I believe it is the first time the Philippines is sending peacekeepers abroad on a mission that is neither authorized nor supervised by the United Nations.  By past practice, the UN would have taken care of their allowance and upkeep, and guaranteed their safe passage to their destination.  This time, our government has had to allocate P144 million for the monthly allowance and equipment of the contingent, and we have had to secure a status-of-forces agreement for them as they transit through Kuwait on their way to Iraq.  The occupying and sponsoring power, the United States, has offered to pay only their transportation, meals, and accommodations.

It is estimated that there are still 150,000 American and British troops in Iraq at the moment.  Experts believe this number is grossly inadequate for the enormous task of keeping the peace in a society in which the fabric of order, however criminal its origins, has been completely ripped apart.  Looting still abounds in many places.  Loose firearms are in the hands of gangs and of nearly every family that has anything to protect.  If Saddam really had chemical and biological weapons, many of these would now be in the possession of some warlord or other.  As in Afghanistan, local centers of power run by armed groups provide a modicum of order in the absence of a national state authority.  Even while the US has declared the end of hostilities, ambushes by Ba’athist loyalists still recur. The American forces do not know whom to trust among the police of the past regime.  Some say it will take at least two years before a rudimentary government run by Iraqis can be established.

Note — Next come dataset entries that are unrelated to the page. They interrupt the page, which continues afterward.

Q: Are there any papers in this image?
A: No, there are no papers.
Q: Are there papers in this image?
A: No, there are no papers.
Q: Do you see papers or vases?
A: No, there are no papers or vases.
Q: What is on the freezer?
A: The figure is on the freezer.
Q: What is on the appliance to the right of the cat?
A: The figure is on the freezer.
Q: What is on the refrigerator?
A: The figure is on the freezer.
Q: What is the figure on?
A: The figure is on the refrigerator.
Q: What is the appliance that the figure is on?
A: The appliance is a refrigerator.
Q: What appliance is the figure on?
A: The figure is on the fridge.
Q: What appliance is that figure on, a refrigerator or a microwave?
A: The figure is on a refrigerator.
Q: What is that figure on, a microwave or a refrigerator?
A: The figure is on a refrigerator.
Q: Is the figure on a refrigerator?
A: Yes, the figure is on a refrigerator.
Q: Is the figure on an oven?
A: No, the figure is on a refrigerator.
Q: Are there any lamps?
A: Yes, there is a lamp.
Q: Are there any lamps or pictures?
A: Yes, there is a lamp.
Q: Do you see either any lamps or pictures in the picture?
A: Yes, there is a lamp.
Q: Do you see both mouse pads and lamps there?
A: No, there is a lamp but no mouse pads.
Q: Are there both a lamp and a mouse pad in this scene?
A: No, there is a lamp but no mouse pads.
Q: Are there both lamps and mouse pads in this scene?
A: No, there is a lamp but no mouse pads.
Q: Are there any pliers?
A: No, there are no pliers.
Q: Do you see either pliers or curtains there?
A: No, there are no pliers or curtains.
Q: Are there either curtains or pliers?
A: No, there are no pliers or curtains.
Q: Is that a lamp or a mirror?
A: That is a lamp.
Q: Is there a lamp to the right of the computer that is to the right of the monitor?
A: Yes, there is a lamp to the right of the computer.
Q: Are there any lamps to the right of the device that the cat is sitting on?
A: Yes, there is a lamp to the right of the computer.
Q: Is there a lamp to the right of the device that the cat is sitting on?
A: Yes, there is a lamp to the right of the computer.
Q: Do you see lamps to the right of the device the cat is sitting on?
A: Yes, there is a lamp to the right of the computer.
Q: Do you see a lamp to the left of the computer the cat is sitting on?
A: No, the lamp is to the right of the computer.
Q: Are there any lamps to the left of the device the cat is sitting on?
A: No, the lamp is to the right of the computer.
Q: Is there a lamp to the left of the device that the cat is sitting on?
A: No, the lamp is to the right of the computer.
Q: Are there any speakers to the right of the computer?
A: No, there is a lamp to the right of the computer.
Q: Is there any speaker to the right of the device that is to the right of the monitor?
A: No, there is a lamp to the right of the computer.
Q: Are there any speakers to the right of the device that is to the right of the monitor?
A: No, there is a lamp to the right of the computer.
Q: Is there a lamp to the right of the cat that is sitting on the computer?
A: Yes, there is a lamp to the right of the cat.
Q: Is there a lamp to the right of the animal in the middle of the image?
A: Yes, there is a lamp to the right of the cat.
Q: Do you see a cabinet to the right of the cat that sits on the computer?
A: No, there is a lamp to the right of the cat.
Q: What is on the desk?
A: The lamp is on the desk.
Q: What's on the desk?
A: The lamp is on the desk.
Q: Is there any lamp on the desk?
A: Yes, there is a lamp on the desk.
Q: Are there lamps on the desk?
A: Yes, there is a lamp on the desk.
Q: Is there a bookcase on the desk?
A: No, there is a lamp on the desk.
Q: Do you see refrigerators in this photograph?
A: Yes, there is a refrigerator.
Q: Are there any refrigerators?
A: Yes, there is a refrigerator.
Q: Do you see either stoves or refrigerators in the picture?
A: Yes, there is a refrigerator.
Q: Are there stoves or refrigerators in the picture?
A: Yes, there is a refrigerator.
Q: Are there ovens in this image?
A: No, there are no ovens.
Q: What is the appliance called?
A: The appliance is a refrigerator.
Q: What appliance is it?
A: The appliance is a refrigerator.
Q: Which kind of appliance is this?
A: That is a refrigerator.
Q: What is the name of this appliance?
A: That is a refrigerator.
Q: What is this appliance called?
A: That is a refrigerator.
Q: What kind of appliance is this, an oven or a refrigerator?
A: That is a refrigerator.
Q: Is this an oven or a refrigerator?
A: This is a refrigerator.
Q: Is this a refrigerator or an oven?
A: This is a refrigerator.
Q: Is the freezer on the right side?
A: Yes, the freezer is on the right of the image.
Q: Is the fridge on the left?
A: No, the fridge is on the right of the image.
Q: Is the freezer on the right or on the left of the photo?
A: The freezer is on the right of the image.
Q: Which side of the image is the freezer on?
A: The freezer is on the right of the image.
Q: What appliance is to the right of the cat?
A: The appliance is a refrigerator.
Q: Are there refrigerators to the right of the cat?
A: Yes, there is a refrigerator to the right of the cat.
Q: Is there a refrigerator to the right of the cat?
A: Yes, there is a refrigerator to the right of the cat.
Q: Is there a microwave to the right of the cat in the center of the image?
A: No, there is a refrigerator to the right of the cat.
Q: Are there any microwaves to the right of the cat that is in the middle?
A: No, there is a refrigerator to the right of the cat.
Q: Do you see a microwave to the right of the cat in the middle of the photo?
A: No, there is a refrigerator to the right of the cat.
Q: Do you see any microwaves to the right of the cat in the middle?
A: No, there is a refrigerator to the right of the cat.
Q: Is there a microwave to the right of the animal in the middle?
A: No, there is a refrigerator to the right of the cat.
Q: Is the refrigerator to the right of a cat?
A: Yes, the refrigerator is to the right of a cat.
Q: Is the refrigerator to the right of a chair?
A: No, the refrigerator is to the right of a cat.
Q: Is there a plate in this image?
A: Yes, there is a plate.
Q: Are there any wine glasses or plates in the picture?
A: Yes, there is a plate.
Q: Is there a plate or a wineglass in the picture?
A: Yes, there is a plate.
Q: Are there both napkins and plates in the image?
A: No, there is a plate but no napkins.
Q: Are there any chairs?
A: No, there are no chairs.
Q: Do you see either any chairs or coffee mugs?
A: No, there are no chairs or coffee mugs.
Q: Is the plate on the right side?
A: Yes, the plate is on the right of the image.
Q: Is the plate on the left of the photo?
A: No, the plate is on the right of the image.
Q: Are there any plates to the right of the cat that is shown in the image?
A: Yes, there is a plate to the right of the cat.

This is the situation into which the 75 Filipino peacekeepers will be injected.  Their participation in peace and order efforts, dangerous as it is, will be nothing but tokenism.  The American and British forces are aware that rebuilding and running post-war Iraq is a job for which they themselves were not explicitly trained.  But even if they were, the Iraqi situation would require, military planners say, at least three times the size of the invading forces to maintain order during the delicate period of transition.  What will the 75 Pinoy soldiers and policemen do in Iraq?  Stake our claim to the much-anticipated lucrative reconstruction business?  Are they in fact the advance party of Pinoy contractual workers in Iraq?

It is not as if we have a surplus of soldiers and policemen we can spare to help finish America’s job in Iraq.  For if we had enough professional soldiers, we would not be drafting paramilitary units like the Cafgu to fight rebels in Luzon and Mindanao.  And if we had enough policemen to maintain peace and order in the country, there would be no need for the more than 150,000 private security guards hired to protect our homes, offices, and communities.

The truth seems to be that we are sending this token force to Iraq at the end of the war as a way of validating our unflinching loyalty to the justness of American unilateralism.  And we are doing so at a time when this is daily put in doubt by the failure to confirm the existence of Saddam’s weapons of mass of destruction, the stated cause of the

US preventive war.  This continuing effort to play the role of America’s abiding sidekick may also explain Gloria MacapagalArroyo’s recent misplaced criticism of the United Nations Security Council as “too feeble or hand-tied to be effective at peacemaking.”

Not content with praising America, we have now also mocked the UN’s refusal to legitimize America’s unprovoked attack on a membernation. I find all this puzzling in the light of our vigorous campaign to win a seat in the 15-member Security Council, unless we are doing so explicitly as the American-backed candidate.

Either we believe in multilateralism, of which the United Nations is its most advanced fruit, or we don’t.  We cannot go on promoting American unilateralism, no matter how convinced we may be of its power and wisdom, while remaining an active member of a multilateral organization.  The sheer hypocrisy of it is galling.

If our intention is to lend a helping hand to the Iraqi people rather than to play the cheering squad to their conquerors, I suggest we do so after a democratically-elected Iraqi government is already in place. To go into Iraq at this time when even the returning UN weapons inspection teams are not permitted to do their work independently of the occupying forces is to operate as contractual peacekeepers for the United States.  That is the role of mercenaries.  There is no honor in that.  The Iraqis will not look upon us as friends but as the bodyguards of the Western invaders.

Some may justify this as a pragmatic approach to diplomacy and foreign policy, in contrast to an unbending commitment to national sovereignty and internationalism.  But this usage is a falsification of pragmatism, which emphasizes transformation through action rather than practical acceptance of the given.  Our habits of action as a nation have historically wedded us to America.  It is time we asked how far these have taken us.